Après, il aurait fallu qu’il demande un permis pour exercer son métier de plombier, permis qu’il n’aurait pu obtenir sans avoir suivi les cours obligatoires sanctionnés par l’État. Oh oui, j’oubliais, pour fonder son entreprise et l’opérer, il aurait fallu qu’il détermine d’abord quelle structure juridique lui donner. Ensuite, il aurait fait une demande d’enregistrement d’entreprise auprès d’un fonctionnaire, qui aurait formulé une réponse, quelque 45 jours ouvrables après l’avoir analysé.

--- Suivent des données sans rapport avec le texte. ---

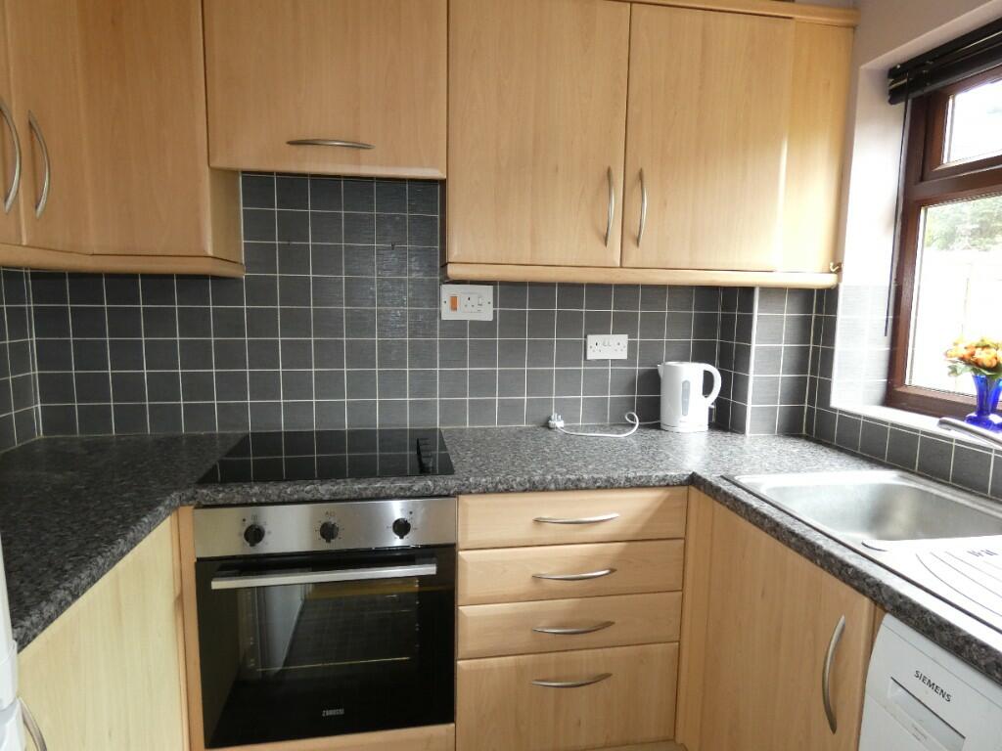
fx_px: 579
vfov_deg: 66.0
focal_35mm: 20
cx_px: 501
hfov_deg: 81.7
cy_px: 376
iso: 200
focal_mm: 3.6
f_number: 2.8
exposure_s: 1/60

Alors, finalement, il peut fonder son entreprise ou pas? Non, pas encore. Il aurait demandé la permission de choisir son nom d’entreprise, et si, et seulement si, l’État avait accepté le tout, il aurait pu procéder à l’enregistrement et soumettre une demande de numéro de taxes… dans un autre ministère, d’un autre système dit fédéral.
Donc, après tout ça, il se serait rendu chez son premier client, multiples permis à son cou, pour se rendre compte qu’il aurait fait tout cela en vain… Car ma grand-mère, qui le supportait en 1946, serait obligée aujourd’hui en 2017 de travailler à l’extérieur pour contribuer aux besoins de base de ses 8 enfants. Oups. Retour à la case départ, allez directement en prison et ne réclamez pas 200 $.

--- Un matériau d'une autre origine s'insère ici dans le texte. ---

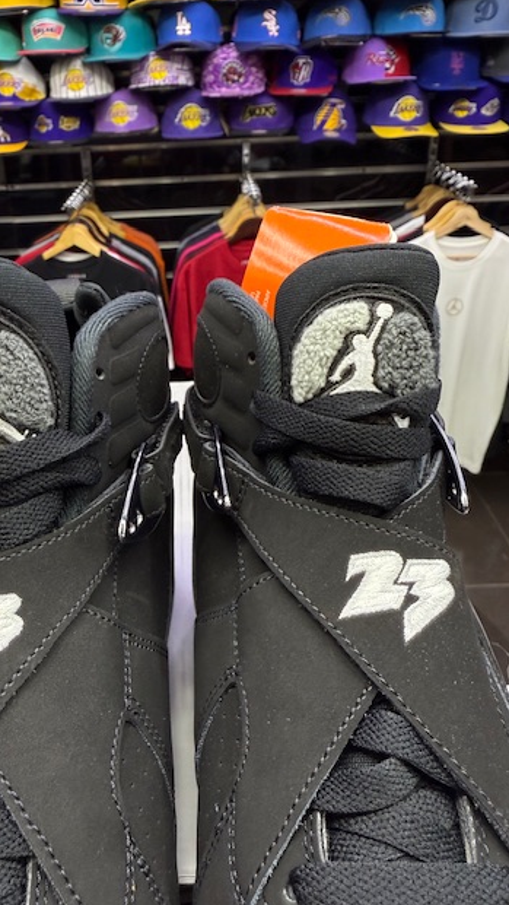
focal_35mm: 27
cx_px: 185
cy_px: 464
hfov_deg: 42.5
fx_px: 647
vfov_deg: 69.8
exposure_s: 1/100
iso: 250
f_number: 2.2
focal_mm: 2.22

Entre-temps, dans la réalité d’aujourd’hui, moi qui veux aider une jeunesse intimidée et des parents désespérés, je me fais fermer la porte au nez, par de multiples entités qui refusent tour à tour de me louer, sous prétexte d’un vide administratif avoué. J’entends, par cette montagne à surmonter, qu’un projet le moindrement coloré ne peut entrer dans un cadre noir et blanc rigide et prédéterminé. Malgré tout, je ne vais abdiquer, et sur le chemin de la réussite vous me retrouverez.
Vous pensez que c’est triste et compliqué? Essayez de partir un projet d’école primaire alternative, comme celui initié pour les Pays-d’en-Haut… vous m’en donnerez des nouvelles. Que ce projet porteur, rassembleur et nécessaire ne soit pas encore concrètement en chantier est une aberration, tristement représentative du carcan auquel nous nous sommes habitués. Améliorer directement la vie de centaines d’enfants n’est-il pas suffisant pour bouger rapidement?
Rassurez-vous, le mot abandonner ne s’est toujours pas rendu dans le dictionnaire des représentants de ce projet, ni dans le mien et, fort heureusement, ni dans celui de milliers d’autres qui persisteront dans cette quête d’innovation – engagés à quitter cette terre dans un meilleur état que nous l’avons reçue.
La réglementation qui était censée nous protéger est devenue notre geôlier, et tue les initiatives dans l’œuf. Malgré les obstacles et les non-sens, nous devons continuer de rêver et d’initier. Au nom du mieux-être absolu, par respect pour ceux qui ont défriché le passé, pour nous qui construisons le présent, et pour ceux qui animeront l’avenir.